It was late in 2003 when I received my first AmigaOne-XE. At that time, like many others, I had to be content to use Linux, and I waited impatiently for the day when I could run AmigaOS on my new machine. In the meantime I built the Boing Ball “case” for it. [The XE board failed in 2014 after eleven years of faithful service. These days the Boing Case is occupied by the AmigaOne X5000]
Early in 2004 I was invited to become a beta tester and had the good fortune to be able to run the 68K version of AmigaOS 4 on my A4000. At that stage most of the old AmigaOS software had been modified (where necessary) to compile with GCC, and the developers were mainly using cross-compilers running under Linux or Windows. Many of the system components, originally written in 68K assembler, had already been rewritten in C or translated to C. Only a couple of months later, the first PPC versions of the system components were released to beta testers and 68K versions were dropped, one by one. Only a handful of third-party components remained in 68K, those for which we had binary licenses only (e.g. ARexx).
During a discussion on the beta tester mailing list one day, one of the developers mentioned that only the console device remained to be translated/rewritten in C. Foolishly I waved my hand in the air and said something like “I’d like to have a go at that!”. Well, I had been an assembly-language programmer for probably thirty years and a C programmer for probably twenty, so I thought it might be fun.
You can imagine my excitement when, some weeks later, an archive arrived in my inbox. It was the assembler sources for the console device, all 26 source files and about half a dozen header files. Where was I going to start? I couldn’t just translate the whole thing in one pass, then sit down and attempt to debug it. I had to be able to switch back and forth between assembler originals and C translations, or I would never be able to even make it run, let alone debug it.
I decided to use SAS/C, the 68K compiler/assembler package that I had been using for years. Like many other packages, it allows you to mix C and assembler modules freely in the build. I could translate each assembler source file in turn, and with some stubs, call the assembler functions from C or the C functions from assembler. That way I would be able to switch individual modules back and forth between C and assembler at any time. I started by compiling the source on my trusty old A4000, since the A1-XE was by now the beta test machine and the A4000 was the stable development platform. Later, the native AmigaOS 4 version of GCC was released and I was able to compile and build on the A1-XE (it was a bit faster than the A4000, even with its 68060/50 processor!).
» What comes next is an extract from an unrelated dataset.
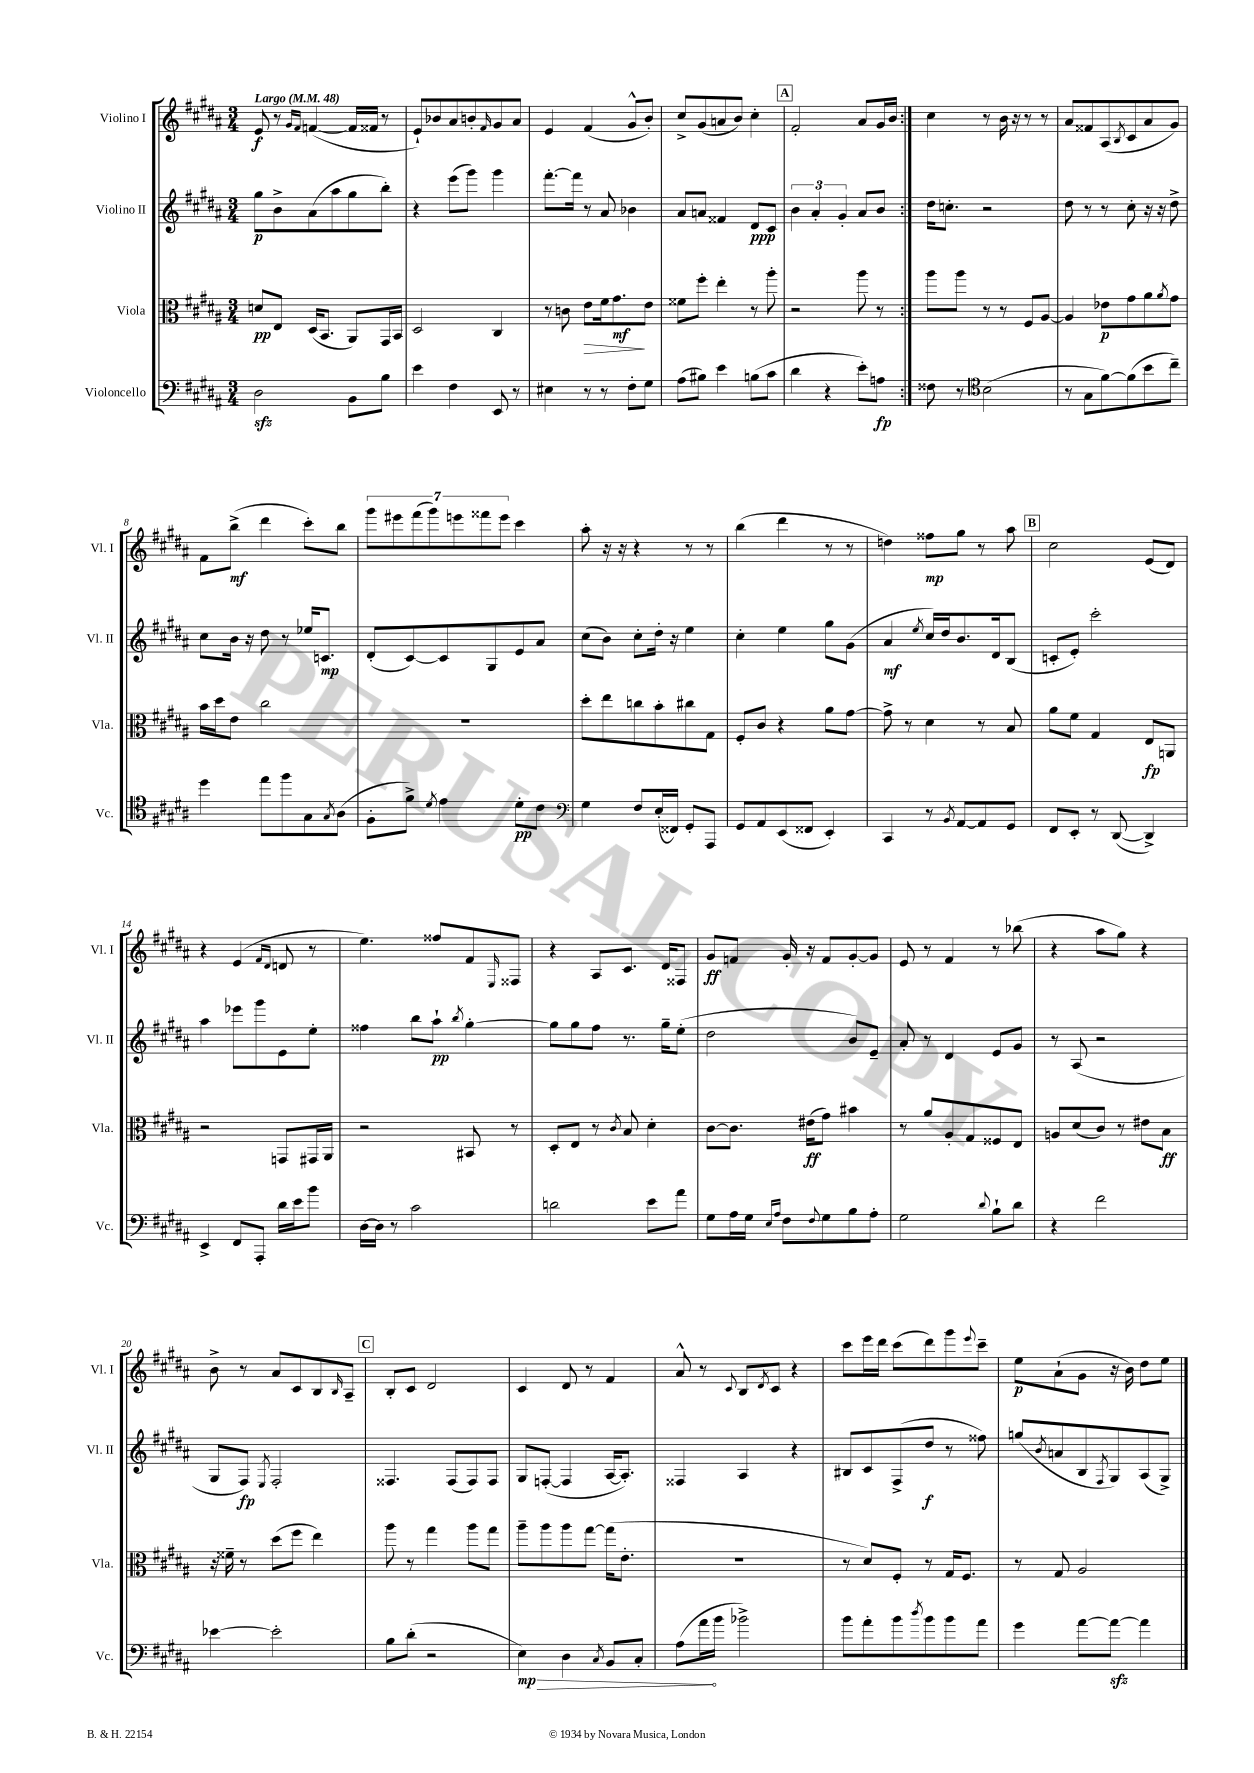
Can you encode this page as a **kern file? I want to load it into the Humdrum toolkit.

Well, the translating job took about nine months. I took each assembler source file and commented out the assembler statements, writing in the C version underneath. Of course, this approach made each source file huge, but it would prove to be a boon later when I was debugging, since I could see the original side by side with my translation. During that time I had to break up some of the assembler source files into smaller modules, just to keep them a reasonable size. I finished up with some 30 C source files.
Here is an extract of part of a translation:
// lea cd_RastPort(a6),a1
// move.b cu_Mask(a2),rp_Mask(a1)
// moveq #0,d0
// move.b d6,d0
// LINKGFX SetDrMd
You can see that the original five lines of assembler have become two lines of C.
The makefile was huge, with half of it commented out at any one time. The SAS/C suite produced 68K code, but from a mixture of C and assembler sources. At first it was all compiled on the A4000, but later I swung everything over to the A1-XE and made that my new development platform.
As the development progressed, there were fewer assembler sources and more C sources, until the first pure-C version was released to the beta testers in May 2005. That version was still compiled by SAS/C and distributed as a 68K binary. There were several more months of debugging and testing, until the pure C sources were compiled into native PPC for the first time in August 2005. At about the same time, the C sources were stripped of the original assembler code and we had a working console device, written in C and compiled in pure PPC. We tested it to destruction and cleared the bugs before it was finally released to the world. Most of the bugs were inconsistencies with the old 68K version, caused by mis-translation or errors in understanding. It had taken a year to translate and debug, but it was a great satisfaction.
The original 68K assembler version of the console occupied 16,212 bytes. Compare that with the last 68K C version (V50.26) which was 42,564 bytes! It just shows how squashed the assembler version was (but that C version did have some debug code as well).
The translated console had several drawbacks. Because the original had been written in assembler, it was very difficult to read and maintain and there were a number of known “features” that were just too hard to fix. Also, the assembler version had been written to minimise code size, rather than to optimise speed or code legibility. There were many tricks employed within the assembler code to save a few bytes of space in the Kickstart ROM. For instance, it was common to arrange several byte-sized variables adjacently in the data area so that four variables could be picked up at once with a long word fetch. Not recognising these tricks was the cause of many a bug in the early days! Also a lot of the ANSI code had been not implemented in order to save space.
Not the least of the drawbacks was that the memory allocated for the display was fixed when the window was opened, and lines of text that scrolled off the top or bottom of the display were scrubbed clean and re-introduced at the other end. It was just not possible to save the scrolled lines to keep the display history. To add a scroll bar and history would need a big rethink of the architecture.